* 選択本文:
____

お知らせ

イスタンブールを旅してきました。目的は、ミマール・シナン(正しい発音はスィナン)の建てたモスクやメドレセ・ハマムなどや、ビザンティン帝国時代の聖堂の見学でした。でも、修復中のものもあり、外観すら望めないところも多く・・・ 詳しい事柄は忘れへんうちにに記事をのせます。

2013年8月21日水曜日

ペロポネソス半島2 コリントス遺跡10 アクロコリントス2


道が続くままに登っていくと、城壁に突き当たった。
左側には城壁が折れ曲がって続いている。
城壁の途切れた箇所から見下ろすと、向こうに低い岩山、手前にオリーブ畑。
右へと急ぐ。人の声が段々と大きくなってきた。頂上はもうすぐ。
あれがアフロディテ神殿?
頂上の神殿にしては外観がおかしい。やっと気づいた。これは頂上ではなく、第3城門に入ってから行く手に度々立ちはだかった、あのドンジョンではないか。

④ ドンジョン
ミシュラングリーンガイドは、ドンジョンは13、14世紀のモレアの王族、ヴィルアルドゥアン家所有のフランク族の城跡を見下ろしている。1305年、イザベル・ド・ヴィルアルドゥアンとその夫フィリップ・ド・サヴォワに召集されたモレアとアッティカのフランク族諸侯たちが、その城に集まり、1000人以上の騎士を競わせる馬上槍試合に参加したという。
それだけで、ドンジョンそのものの説明はなかった。
さっきから聞こえていた声は、頂上に着いて景色を眺めている人達の声ではなく、修復作業を行っている人達の話し声だったのだ。
頂上は右向こうの山だったことは分かっていたはずなのに、どこで間違えてしまったのだろう。
すでに11時6分。駐車場には11時20分には着かないといけないというのに。
14分で頂上まで登って景色を眺め、そして下るということは不可能だった。せめてドンジョンから頂上の写真でも撮っておこう。
頂上にはアフロディテ神殿の石材と、2人の人物が見えた。

⑩ アフロディテ神殿
『ミシュラン・グリーンガイドギリシア』は、アクロコリントス(標高574m)の頂には、有名なアフロディテ神殿があり、1本の円柱が立っていて人目をひく。そこからは素晴らしいパノラマが広がっている。北は、コリントス地峡の先パルナッソス山まで、東はアッティカを、南はペロポネソス半島の山々を望むという。
東の海の彼方にアイギナ(現エギナ)島が浮かんでいること、その頂上にアファイア神殿が立っていることが見えたらいいなと期待していたのに。
アイギナ島のアファイア神殿については忘れへんうちににて。
急いで戻って行くと、その頂上が正面に見えるのだった。
⑪トルコ軍の兵舎や⑫ペイレーネの泉は、右向こうの城壁間際にあるのだろう。
再度頂上を撮る。先ほどの2人は石材に腰掛けている。遠くの景色を眺めているのかな?
日刊ギリシャ檸檬の森 古代都市をゆくタイムトラベラーというサイトのアクロコリントスの遺跡にこのアフロディテ神殿の写真があります。
Google  Earth にはこの程度に見えます。

大きな地図で見る
小走り(でもないか)で坂を下っていく。
途中で右手に分かれ道があった。そこに折れていたら頂上まで行けていたのだった。何とも我々らしい間違いをしてしまったものだ。

____

* 提供データ:
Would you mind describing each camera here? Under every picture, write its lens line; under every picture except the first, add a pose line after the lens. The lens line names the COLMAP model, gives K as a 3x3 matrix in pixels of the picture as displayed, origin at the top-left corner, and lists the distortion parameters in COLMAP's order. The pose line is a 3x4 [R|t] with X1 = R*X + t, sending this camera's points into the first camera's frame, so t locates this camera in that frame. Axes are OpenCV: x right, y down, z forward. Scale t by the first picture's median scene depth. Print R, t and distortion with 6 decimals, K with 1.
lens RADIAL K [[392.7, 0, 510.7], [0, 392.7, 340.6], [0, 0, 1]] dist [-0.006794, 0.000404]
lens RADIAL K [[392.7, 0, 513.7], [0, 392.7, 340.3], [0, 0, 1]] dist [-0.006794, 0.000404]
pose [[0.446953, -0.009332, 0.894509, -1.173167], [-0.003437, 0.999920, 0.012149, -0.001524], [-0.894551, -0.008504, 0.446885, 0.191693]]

____

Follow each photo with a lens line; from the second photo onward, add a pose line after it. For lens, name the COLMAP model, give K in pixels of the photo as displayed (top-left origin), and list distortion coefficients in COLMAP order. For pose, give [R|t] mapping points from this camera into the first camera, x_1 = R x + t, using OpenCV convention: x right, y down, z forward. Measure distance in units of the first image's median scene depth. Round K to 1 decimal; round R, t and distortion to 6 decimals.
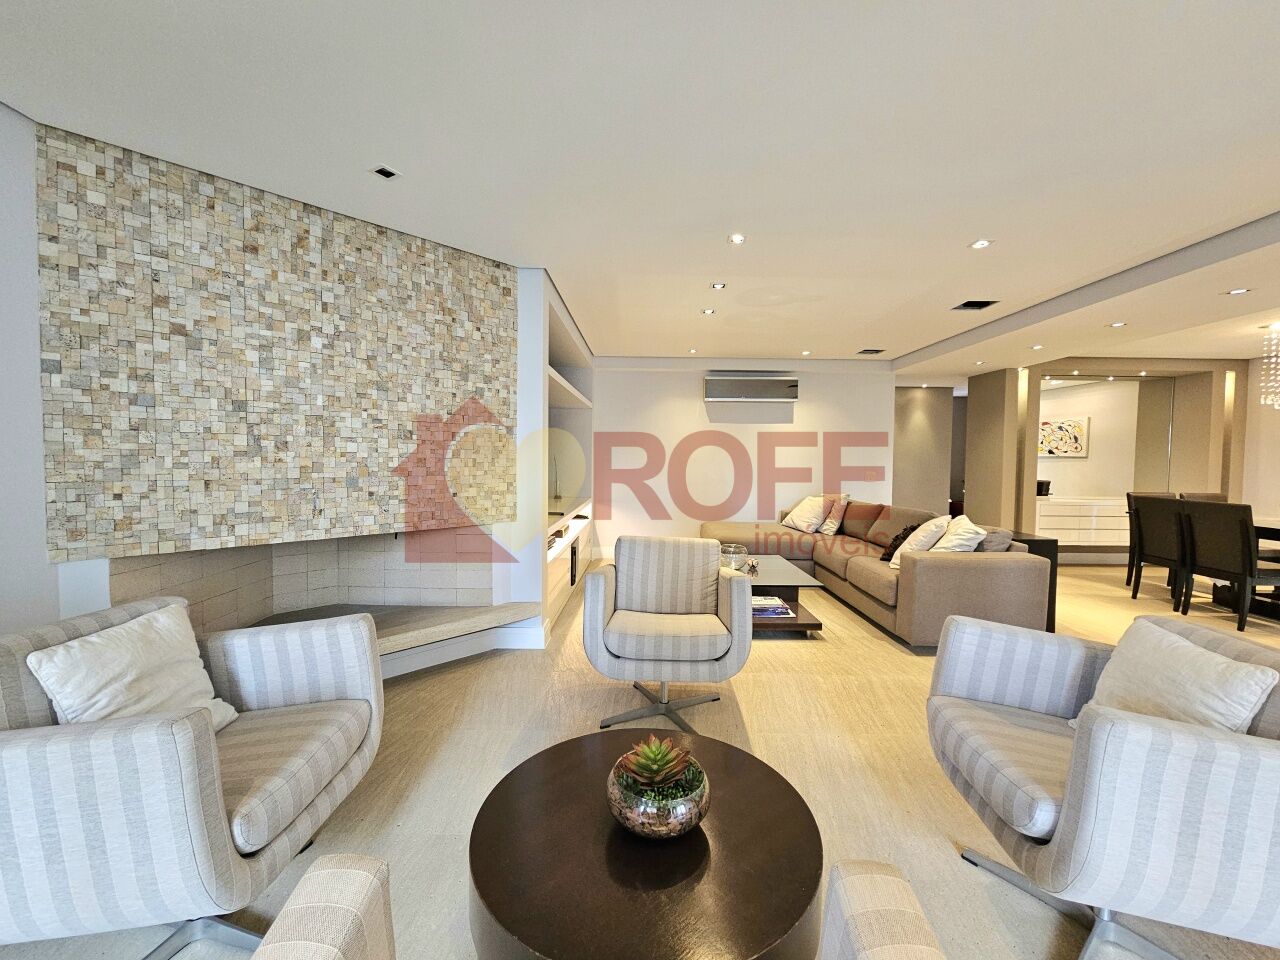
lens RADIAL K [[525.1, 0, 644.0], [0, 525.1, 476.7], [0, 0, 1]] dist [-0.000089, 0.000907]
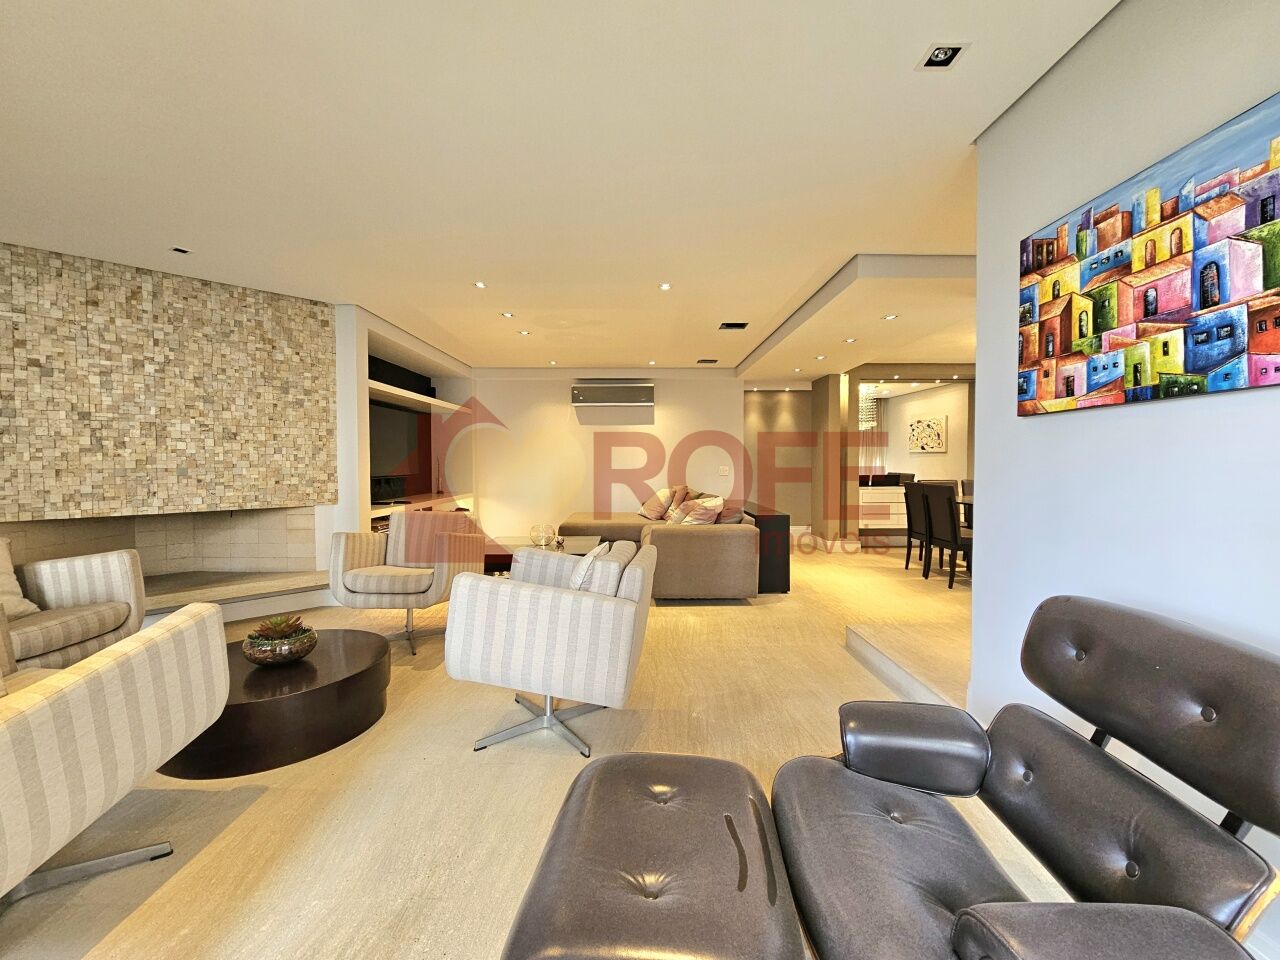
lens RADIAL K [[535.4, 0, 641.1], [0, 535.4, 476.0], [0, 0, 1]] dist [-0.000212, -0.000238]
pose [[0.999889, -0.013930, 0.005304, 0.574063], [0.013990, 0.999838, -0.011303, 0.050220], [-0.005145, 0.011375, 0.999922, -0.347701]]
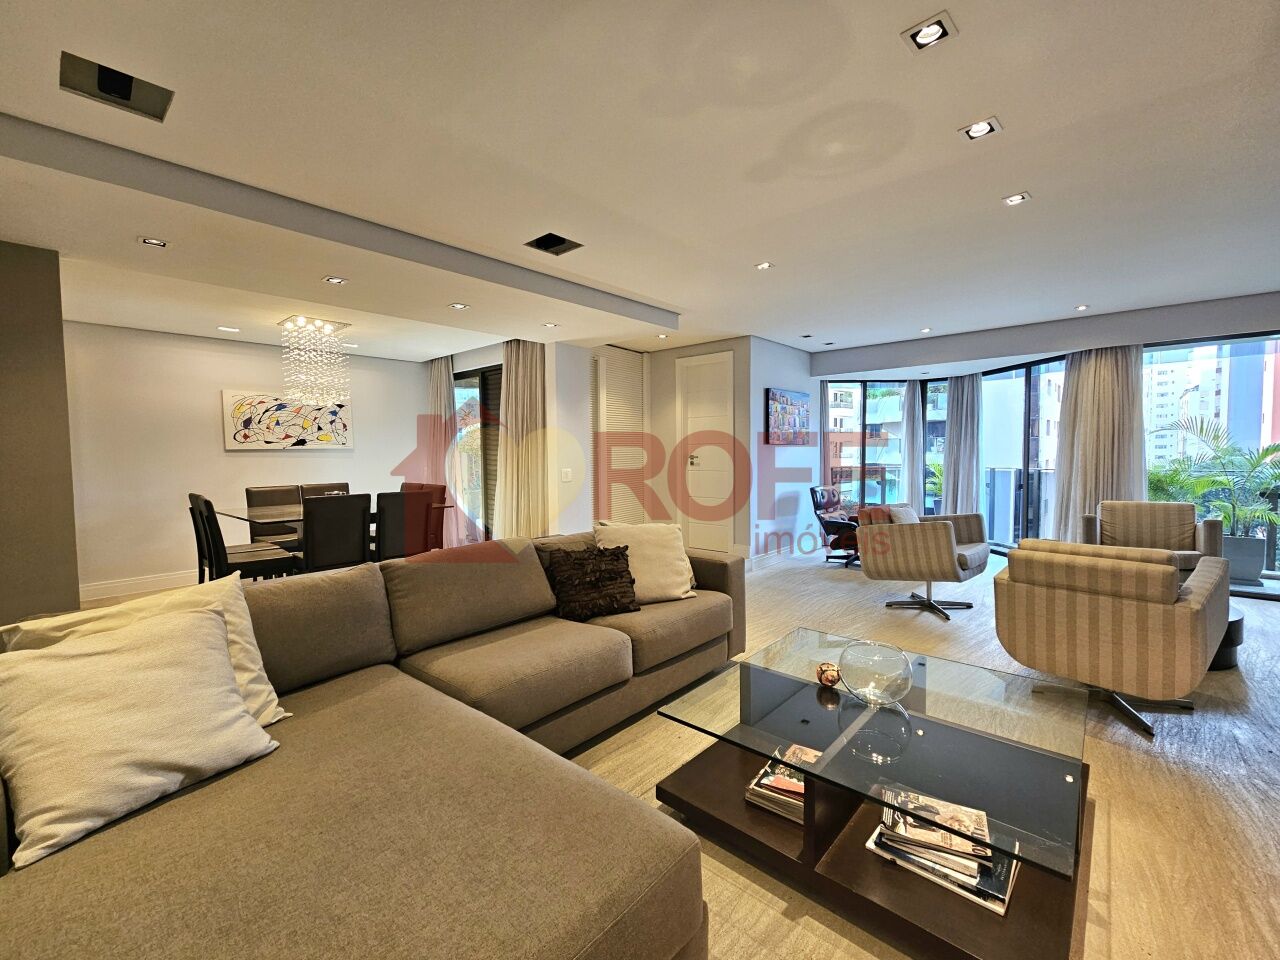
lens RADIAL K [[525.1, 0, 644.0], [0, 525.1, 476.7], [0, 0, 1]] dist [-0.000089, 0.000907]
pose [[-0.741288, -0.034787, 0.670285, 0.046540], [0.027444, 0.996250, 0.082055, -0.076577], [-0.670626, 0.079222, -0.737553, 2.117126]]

____

* 作業内容: 選択本文を二文で要約してください。

* 回答文: アクロコリントスを登っていた筆者たちは、頂上のアフロディテ神殿かと思った建物が実はドンジョンであり、聞こえていた声も修復作業を行う人々の話し声だったと気づきました。駐車場に戻る時刻が迫っていたため頂上には行けず、ドンジョンから頂上を撮影して坂を下る途中で、右手の分かれ道を折れていれば頂上まで行けたと分かりました。